WHAT YOU NEED TO DO: What you return should be the lines from the first line of the records below through the line holding "community. As a", unchanged.

TASK INPUTS:
/---

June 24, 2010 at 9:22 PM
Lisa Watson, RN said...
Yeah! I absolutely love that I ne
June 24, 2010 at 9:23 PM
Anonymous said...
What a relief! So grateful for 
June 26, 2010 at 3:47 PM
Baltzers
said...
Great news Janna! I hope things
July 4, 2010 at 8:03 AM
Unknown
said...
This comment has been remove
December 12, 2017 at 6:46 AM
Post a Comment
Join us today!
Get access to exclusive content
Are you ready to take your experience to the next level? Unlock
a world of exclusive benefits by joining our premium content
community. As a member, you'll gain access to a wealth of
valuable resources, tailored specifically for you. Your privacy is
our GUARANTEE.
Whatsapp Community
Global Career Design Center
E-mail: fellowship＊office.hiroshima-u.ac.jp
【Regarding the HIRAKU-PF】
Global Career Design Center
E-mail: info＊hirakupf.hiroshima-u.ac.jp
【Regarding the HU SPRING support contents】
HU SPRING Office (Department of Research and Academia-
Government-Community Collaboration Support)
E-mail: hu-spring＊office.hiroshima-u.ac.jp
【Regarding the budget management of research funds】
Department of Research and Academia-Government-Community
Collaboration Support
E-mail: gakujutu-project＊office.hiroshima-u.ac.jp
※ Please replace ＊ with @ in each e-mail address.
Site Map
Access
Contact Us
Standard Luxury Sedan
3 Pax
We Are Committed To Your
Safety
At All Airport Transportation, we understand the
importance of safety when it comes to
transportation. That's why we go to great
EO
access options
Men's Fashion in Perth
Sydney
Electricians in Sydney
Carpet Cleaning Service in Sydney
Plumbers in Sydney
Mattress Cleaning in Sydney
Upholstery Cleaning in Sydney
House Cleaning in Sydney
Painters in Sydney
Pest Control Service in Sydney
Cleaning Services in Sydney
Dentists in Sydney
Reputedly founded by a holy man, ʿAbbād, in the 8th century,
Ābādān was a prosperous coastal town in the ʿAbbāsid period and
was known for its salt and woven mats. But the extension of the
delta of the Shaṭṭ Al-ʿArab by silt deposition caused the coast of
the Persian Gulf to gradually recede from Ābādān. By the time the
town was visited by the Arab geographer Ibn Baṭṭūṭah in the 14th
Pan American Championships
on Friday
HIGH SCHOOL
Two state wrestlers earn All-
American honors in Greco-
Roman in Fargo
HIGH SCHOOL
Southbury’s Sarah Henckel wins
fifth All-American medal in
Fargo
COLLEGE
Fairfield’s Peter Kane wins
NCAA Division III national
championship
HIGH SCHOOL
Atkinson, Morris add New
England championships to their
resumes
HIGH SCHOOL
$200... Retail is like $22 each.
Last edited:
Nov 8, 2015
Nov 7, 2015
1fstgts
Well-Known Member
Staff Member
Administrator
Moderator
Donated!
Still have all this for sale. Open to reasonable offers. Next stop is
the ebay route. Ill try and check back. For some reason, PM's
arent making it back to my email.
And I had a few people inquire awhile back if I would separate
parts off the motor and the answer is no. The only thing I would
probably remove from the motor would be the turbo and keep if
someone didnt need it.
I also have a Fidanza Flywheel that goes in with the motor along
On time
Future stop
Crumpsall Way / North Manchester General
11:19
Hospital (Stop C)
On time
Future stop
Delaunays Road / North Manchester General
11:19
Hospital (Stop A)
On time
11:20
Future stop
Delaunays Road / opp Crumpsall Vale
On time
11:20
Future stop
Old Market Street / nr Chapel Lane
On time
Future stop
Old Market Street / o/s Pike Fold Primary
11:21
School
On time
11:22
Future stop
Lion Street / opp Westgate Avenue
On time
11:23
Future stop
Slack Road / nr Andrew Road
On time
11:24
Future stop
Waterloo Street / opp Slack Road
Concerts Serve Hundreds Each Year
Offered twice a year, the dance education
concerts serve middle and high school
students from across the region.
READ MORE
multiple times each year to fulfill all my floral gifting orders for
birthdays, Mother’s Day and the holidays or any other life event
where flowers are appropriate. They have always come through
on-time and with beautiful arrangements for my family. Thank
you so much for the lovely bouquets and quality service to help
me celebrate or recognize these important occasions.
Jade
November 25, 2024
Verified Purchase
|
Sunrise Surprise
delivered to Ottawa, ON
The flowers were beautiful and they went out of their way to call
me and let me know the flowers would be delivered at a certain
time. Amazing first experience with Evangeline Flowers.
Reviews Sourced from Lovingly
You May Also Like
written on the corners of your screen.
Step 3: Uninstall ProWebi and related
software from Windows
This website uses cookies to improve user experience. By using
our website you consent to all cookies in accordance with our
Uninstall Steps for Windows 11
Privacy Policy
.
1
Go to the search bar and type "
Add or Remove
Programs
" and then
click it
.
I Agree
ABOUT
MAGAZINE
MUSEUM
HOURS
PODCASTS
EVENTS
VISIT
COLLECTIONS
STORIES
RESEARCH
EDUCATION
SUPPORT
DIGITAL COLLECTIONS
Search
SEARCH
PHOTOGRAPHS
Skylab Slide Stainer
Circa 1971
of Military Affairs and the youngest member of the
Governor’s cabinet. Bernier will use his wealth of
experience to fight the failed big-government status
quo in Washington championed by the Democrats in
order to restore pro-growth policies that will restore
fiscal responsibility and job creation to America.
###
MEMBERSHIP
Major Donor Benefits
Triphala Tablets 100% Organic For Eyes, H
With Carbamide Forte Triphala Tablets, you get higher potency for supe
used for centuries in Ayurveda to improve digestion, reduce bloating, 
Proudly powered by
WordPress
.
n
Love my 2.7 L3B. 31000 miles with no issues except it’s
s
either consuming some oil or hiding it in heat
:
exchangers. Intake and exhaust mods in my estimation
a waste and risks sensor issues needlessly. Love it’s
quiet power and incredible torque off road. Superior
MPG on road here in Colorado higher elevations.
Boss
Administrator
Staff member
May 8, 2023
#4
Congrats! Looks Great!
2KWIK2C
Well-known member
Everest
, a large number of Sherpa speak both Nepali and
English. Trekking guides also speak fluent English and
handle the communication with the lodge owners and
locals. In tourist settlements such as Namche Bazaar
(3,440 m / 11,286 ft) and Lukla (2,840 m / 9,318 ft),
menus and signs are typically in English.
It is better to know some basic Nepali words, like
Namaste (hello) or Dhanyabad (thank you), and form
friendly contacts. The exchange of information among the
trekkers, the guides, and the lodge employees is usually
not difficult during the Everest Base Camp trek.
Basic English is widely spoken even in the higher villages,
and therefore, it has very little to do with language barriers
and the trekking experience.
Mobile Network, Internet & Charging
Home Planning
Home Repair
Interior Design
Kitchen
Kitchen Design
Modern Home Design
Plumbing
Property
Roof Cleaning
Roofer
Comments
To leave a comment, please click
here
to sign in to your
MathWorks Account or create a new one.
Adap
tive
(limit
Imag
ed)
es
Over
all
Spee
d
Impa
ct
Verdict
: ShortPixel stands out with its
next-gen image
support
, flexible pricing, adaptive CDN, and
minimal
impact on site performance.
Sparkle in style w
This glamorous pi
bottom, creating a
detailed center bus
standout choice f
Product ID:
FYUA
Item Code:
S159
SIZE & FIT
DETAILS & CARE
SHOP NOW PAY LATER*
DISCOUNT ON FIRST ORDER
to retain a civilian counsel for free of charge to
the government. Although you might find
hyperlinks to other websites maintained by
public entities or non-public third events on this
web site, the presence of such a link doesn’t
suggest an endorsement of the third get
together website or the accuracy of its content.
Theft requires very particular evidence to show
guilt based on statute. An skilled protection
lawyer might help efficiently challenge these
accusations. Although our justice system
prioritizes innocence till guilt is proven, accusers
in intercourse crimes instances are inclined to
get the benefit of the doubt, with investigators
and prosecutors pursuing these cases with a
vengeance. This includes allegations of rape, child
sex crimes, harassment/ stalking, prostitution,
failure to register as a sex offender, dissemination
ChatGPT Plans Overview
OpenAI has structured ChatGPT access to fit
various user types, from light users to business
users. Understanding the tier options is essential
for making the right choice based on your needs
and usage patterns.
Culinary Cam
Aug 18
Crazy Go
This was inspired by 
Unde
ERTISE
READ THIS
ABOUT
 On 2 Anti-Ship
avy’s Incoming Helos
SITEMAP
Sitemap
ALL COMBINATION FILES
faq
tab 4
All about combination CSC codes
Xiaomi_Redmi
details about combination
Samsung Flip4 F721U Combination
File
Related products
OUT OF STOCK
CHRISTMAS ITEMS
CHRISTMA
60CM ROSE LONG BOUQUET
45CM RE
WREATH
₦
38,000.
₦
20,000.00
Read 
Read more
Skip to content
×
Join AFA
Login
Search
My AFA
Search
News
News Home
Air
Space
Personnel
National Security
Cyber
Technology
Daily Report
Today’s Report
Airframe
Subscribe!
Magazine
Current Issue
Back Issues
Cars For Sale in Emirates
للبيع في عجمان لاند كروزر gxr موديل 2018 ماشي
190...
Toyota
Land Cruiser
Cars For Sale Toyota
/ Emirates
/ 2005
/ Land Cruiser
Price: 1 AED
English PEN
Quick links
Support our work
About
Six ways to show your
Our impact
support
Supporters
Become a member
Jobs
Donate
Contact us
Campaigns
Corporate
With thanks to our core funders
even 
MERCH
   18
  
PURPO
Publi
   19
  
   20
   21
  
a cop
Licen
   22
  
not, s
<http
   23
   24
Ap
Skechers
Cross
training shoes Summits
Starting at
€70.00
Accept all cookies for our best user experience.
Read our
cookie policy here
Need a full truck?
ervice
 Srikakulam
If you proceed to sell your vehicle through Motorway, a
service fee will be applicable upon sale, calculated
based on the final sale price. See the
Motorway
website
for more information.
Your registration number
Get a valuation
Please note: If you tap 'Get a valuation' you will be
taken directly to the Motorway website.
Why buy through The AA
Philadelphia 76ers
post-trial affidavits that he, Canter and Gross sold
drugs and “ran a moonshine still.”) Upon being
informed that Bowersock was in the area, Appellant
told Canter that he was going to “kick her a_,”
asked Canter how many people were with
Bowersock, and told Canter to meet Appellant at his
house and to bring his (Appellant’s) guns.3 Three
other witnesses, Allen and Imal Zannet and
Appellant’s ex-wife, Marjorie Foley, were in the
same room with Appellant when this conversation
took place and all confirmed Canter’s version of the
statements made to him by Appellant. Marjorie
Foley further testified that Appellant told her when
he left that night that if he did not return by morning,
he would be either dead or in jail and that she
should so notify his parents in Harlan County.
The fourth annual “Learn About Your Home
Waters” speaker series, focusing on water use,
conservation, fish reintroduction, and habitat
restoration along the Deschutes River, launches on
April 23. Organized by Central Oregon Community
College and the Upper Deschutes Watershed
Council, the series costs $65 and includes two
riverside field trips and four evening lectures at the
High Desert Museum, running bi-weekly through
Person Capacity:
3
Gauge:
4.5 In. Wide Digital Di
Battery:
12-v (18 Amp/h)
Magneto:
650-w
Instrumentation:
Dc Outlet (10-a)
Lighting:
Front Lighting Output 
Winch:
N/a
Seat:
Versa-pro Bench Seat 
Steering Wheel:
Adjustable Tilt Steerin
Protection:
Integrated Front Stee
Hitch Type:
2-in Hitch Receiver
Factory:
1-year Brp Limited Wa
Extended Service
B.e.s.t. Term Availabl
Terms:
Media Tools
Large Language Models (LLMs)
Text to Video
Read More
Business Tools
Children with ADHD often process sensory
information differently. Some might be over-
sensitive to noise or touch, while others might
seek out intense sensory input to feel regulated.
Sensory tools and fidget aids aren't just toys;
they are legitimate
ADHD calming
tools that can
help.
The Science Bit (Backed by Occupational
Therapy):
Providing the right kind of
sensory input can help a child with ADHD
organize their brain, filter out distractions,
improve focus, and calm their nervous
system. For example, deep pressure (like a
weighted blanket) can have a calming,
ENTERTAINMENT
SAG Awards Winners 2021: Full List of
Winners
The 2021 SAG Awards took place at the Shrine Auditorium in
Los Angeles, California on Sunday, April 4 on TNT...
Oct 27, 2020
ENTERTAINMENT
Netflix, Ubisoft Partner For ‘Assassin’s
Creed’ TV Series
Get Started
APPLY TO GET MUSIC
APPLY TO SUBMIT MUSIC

\---

EXERCISE ANSWER:
June 24, 2010 at 9:22 PM
Lisa Watson, RN said...
Yeah! I absolutely love that I ne
June 24, 2010 at 9:23 PM
Anonymous said...
What a relief! So grateful for 
June 26, 2010 at 3:47 PM
Baltzers
said...
Great news Janna! I hope things
July 4, 2010 at 8:03 AM
Unknown
said...
This comment has been remove
December 12, 2017 at 6:46 AM
Post a Comment
Join us today!
Get access to exclusive content
Are you ready to take your experience to the next level? Unlock
a world of exclusive benefits by joining our premium content
community. As a member, you'll gain access to a wealth of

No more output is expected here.